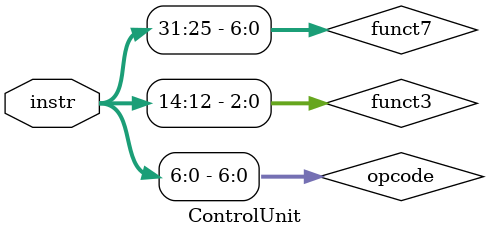
<source format=v>
module ControlUnit(
  input [31:0] instr
  );

  wire [6:0] opcode;
  wire [2:0] funct3;
  wire [6:0] funct7;

  assign opcode = instr[6:0];
  assign funct3 = instr[14:12];
  assign funct7 = instr[31:25];

  always @(*)
  begin
    case(opcode) 
      7'b011_0011: begin
      end               
      default: begin
      end  
    endcase
  end
endmodule




</source>
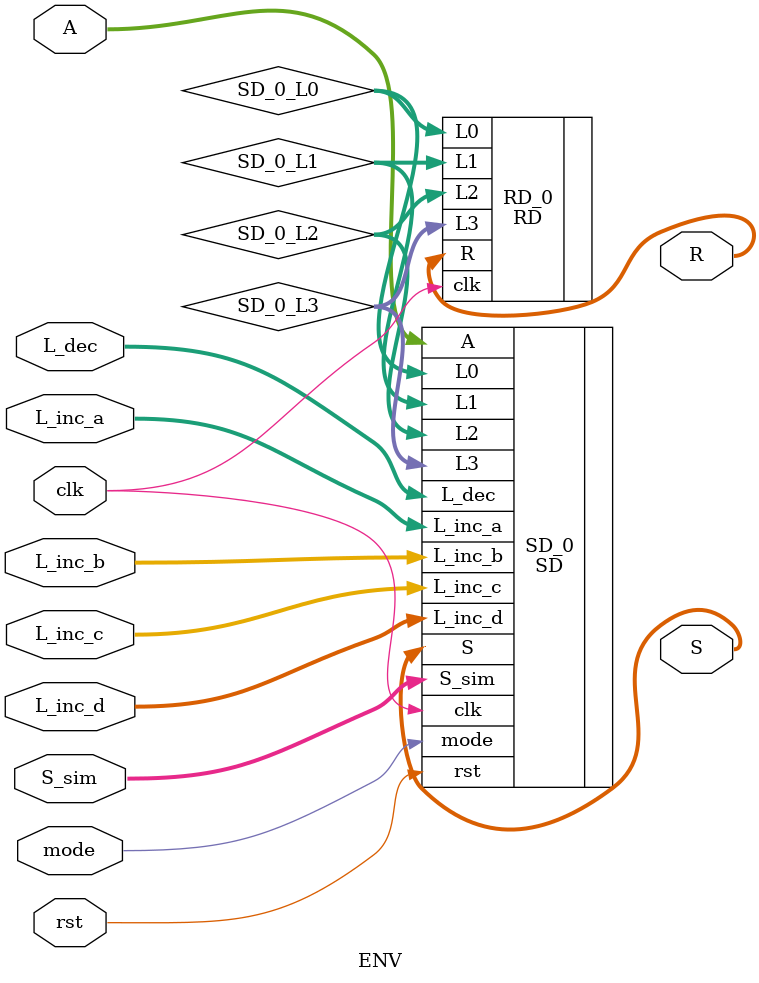
<source format=v>
`timescale 1ns / 1ps

module ENV
#(  parameter integer L_WIDTH = 4,
    parameter integer R_WIDTH = 16
    )(
    input wire clk, rst, mode,
    input wire [(L_WIDTH/2+2)-1:0] A,
    input wire [L_WIDTH*2-1:0] S_sim,
    input wire [(L_WIDTH)*(2**(L_WIDTH/2))-1:0] L_inc_a, L_inc_b, L_inc_c, L_inc_d,
    input wire [(L_WIDTH)*(2**(L_WIDTH/2))-1:0] L_dec,
    output wire [L_WIDTH*2-1:0] S,
    output wire signed [R_WIDTH-1:0] R  
    );
    wire [L_WIDTH-1:0] SD_0_L0, SD_0_L1, SD_0_L2, SD_0_L3;
    RD #( .L_WIDTH(L_WIDTH),
          .R_WIDTH(R_WIDTH)  
    ) RD_0
       (// Input 
        .clk(clk),
        .L0(SD_0_L0),
        .L1(SD_0_L1),
        .L2(SD_0_L2),
        .L3(SD_0_L3),
        // Output
        .R(R) );
    SD #(.L_WIDTH(L_WIDTH)   
    ) SD_0
       (// Input
        .clk(clk),
        .rst(rst),
        .mode(mode),
        .A(A),
        .S_sim(S_sim),
        .L_dec(L_dec),
        .L_inc_a(L_inc_a),
        .L_inc_b(L_inc_b),
        .L_inc_c(L_inc_c),
        .L_inc_d(L_inc_d),
        // Output
        .L0(SD_0_L0),
        .L1(SD_0_L1),
        .L2(SD_0_L2),
        .L3(SD_0_L3),
        .S(S) );
endmodule
</source>
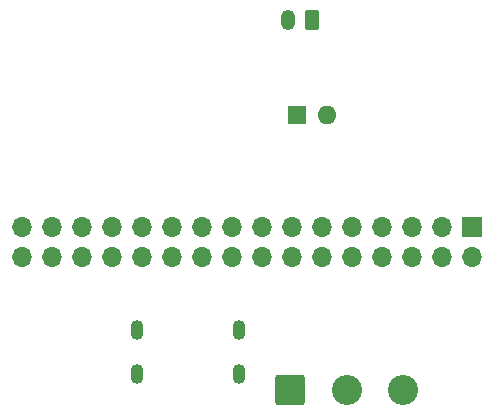
<source format=gbr>
%TF.GenerationSoftware,KiCad,Pcbnew,9.0.0*%
%TF.CreationDate,2025-03-28T07:35:41+02:00*%
%TF.ProjectId,EEE3088F_micro_mouse_power_subsystem,45454533-3038-4384-965f-6d6963726f5f,v0*%
%TF.SameCoordinates,Original*%
%TF.FileFunction,Soldermask,Bot*%
%TF.FilePolarity,Negative*%
%FSLAX46Y46*%
G04 Gerber Fmt 4.6, Leading zero omitted, Abs format (unit mm)*
G04 Created by KiCad (PCBNEW 9.0.0) date 2025-03-28 07:35:41*
%MOMM*%
%LPD*%
G01*
G04 APERTURE LIST*
G04 Aperture macros list*
%AMRoundRect*
0 Rectangle with rounded corners*
0 $1 Rounding radius*
0 $2 $3 $4 $5 $6 $7 $8 $9 X,Y pos of 4 corners*
0 Add a 4 corners polygon primitive as box body*
4,1,4,$2,$3,$4,$5,$6,$7,$8,$9,$2,$3,0*
0 Add four circle primitives for the rounded corners*
1,1,$1+$1,$2,$3*
1,1,$1+$1,$4,$5*
1,1,$1+$1,$6,$7*
1,1,$1+$1,$8,$9*
0 Add four rect primitives between the rounded corners*
20,1,$1+$1,$2,$3,$4,$5,0*
20,1,$1+$1,$4,$5,$6,$7,0*
20,1,$1+$1,$6,$7,$8,$9,0*
20,1,$1+$1,$8,$9,$2,$3,0*%
G04 Aperture macros list end*
%ADD10RoundRect,0.249999X-1.025001X-1.025001X1.025001X-1.025001X1.025001X1.025001X-1.025001X1.025001X0*%
%ADD11C,2.550000*%
%ADD12O,1.100000X1.700000*%
%ADD13R,1.600000X1.600000*%
%ADD14O,1.600000X1.600000*%
%ADD15R,1.700000X1.700000*%
%ADD16O,1.700000X1.700000*%
%ADD17RoundRect,0.250000X0.350000X0.625000X-0.350000X0.625000X-0.350000X-0.625000X0.350000X-0.625000X0*%
%ADD18O,1.200000X1.750000*%
G04 APERTURE END LIST*
D10*
%TO.C,SW2*%
X151000000Y-148800000D03*
D11*
X155800000Y-148800000D03*
X160600000Y-148800000D03*
%TD*%
D12*
%TO.C,J3*%
X146670000Y-147480000D03*
X146670000Y-143680000D03*
X138030000Y-147480000D03*
X138030000Y-143680000D03*
%TD*%
D13*
%TO.C,D1*%
X151637500Y-125500000D03*
D14*
X154177500Y-125500000D03*
%TD*%
D15*
%TO.C,J1*%
X166400000Y-135000000D03*
D16*
X166400000Y-137540000D03*
X163860000Y-135000000D03*
X163860000Y-137540000D03*
X161320000Y-135000000D03*
X161320000Y-137540000D03*
X158780000Y-135000000D03*
X158780000Y-137540000D03*
X156240000Y-135000000D03*
X156240000Y-137540000D03*
X153700000Y-135000000D03*
X153700000Y-137540000D03*
X151160000Y-135000000D03*
X151160000Y-137540000D03*
X148620000Y-135000000D03*
X148620000Y-137540000D03*
X146080000Y-135000000D03*
X146080000Y-137540000D03*
X143540000Y-135000000D03*
X143540000Y-137540000D03*
X141000000Y-135000000D03*
X141000000Y-137540000D03*
X138460000Y-135000000D03*
X138460000Y-137540000D03*
X135920000Y-135000000D03*
X135920000Y-137540000D03*
X133380000Y-135000000D03*
X133380000Y-137540000D03*
X130840000Y-135000000D03*
X130840000Y-137540000D03*
X128300000Y-135000000D03*
X128300000Y-137540000D03*
%TD*%
D17*
%TO.C,J2*%
X152837500Y-117450000D03*
D18*
X150837500Y-117450000D03*
%TD*%
M02*

</source>
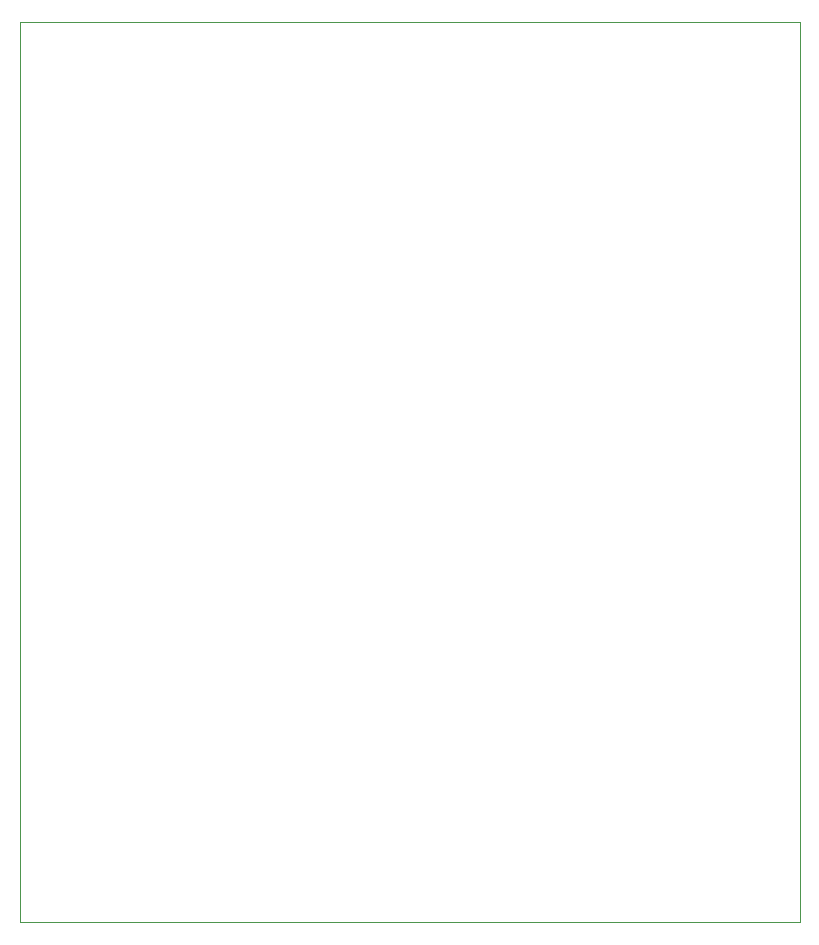
<source format=gbr>
G04 Layer_Color=0*
%FSLAX25Y25*%
%MOIN*%
%TF.FileFunction,Profile,NP*%
%TF.Part,Single*%
G01*
G75*
%TA.AperFunction,Profile*%
%ADD33C,0.00100*%
D33*
X140000Y110000D02*
Y410000D01*
X400000D01*
Y110000D01*
X140000D01*
%TF.MD5,92b2b47704accf24e266196efc2f8200*%
M02*

</source>
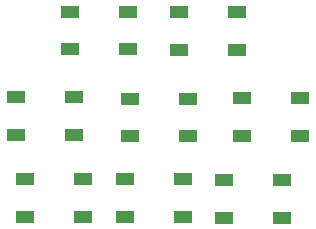
<source format=gbr>
%TF.GenerationSoftware,KiCad,Pcbnew,(5.1.6)-1*%
%TF.CreationDate,2020-11-25T11:58:53+11:00*%
%TF.ProjectId,JETT Station Select Placard PCB V1,4a455454-2053-4746-9174-696f6e205365,rev?*%
%TF.SameCoordinates,Original*%
%TF.FileFunction,Paste,Top*%
%TF.FilePolarity,Positive*%
%FSLAX46Y46*%
G04 Gerber Fmt 4.6, Leading zero omitted, Abs format (unit mm)*
G04 Created by KiCad (PCBNEW (5.1.6)-1) date 2020-11-25 11:58:53*
%MOMM*%
%LPD*%
G01*
G04 APERTURE LIST*
%ADD10R,1.500000X1.000000*%
G04 APERTURE END LIST*
D10*
%TO.C,D8*%
X153455200Y-105080000D03*
X153455200Y-108280000D03*
X158355200Y-105080000D03*
X158355200Y-108280000D03*
%TD*%
%TO.C,D7*%
X145010800Y-105003600D03*
X145010800Y-108203600D03*
X149910800Y-105003600D03*
X149910800Y-108203600D03*
%TD*%
%TO.C,D6*%
X136578000Y-105003600D03*
X136578000Y-108203600D03*
X141478000Y-105003600D03*
X141478000Y-108203600D03*
%TD*%
%TO.C,D5*%
X154940000Y-98145600D03*
X154940000Y-101345600D03*
X159840000Y-98145600D03*
X159840000Y-101345600D03*
%TD*%
%TO.C,D4*%
X145491200Y-98196400D03*
X145491200Y-101396400D03*
X150391200Y-98196400D03*
X150391200Y-101396400D03*
%TD*%
%TO.C,D3*%
X135839200Y-98094800D03*
X135839200Y-101294800D03*
X140739200Y-98094800D03*
X140739200Y-101294800D03*
%TD*%
%TO.C,D2*%
X149606000Y-90881200D03*
X149606000Y-94081200D03*
X154506000Y-90881200D03*
X154506000Y-94081200D03*
%TD*%
%TO.C,D1*%
X140360400Y-90830400D03*
X140360400Y-94030400D03*
X145260400Y-90830400D03*
X145260400Y-94030400D03*
%TD*%
M02*

</source>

:: What needs to be done ::
If a line in the material above contains the word "corners", copy it.

:: Written solution ::
0 Rectangle with rounded corners*
0 $2 $3 $4 $5 $6 $7 $8 $9 X,Y pos of 4 corners*
0 Add a 4 corners polygon primitive as box body*
0 Add four circle primitives for the rounded corners*
0 Add four rect primitives between the rounded corners*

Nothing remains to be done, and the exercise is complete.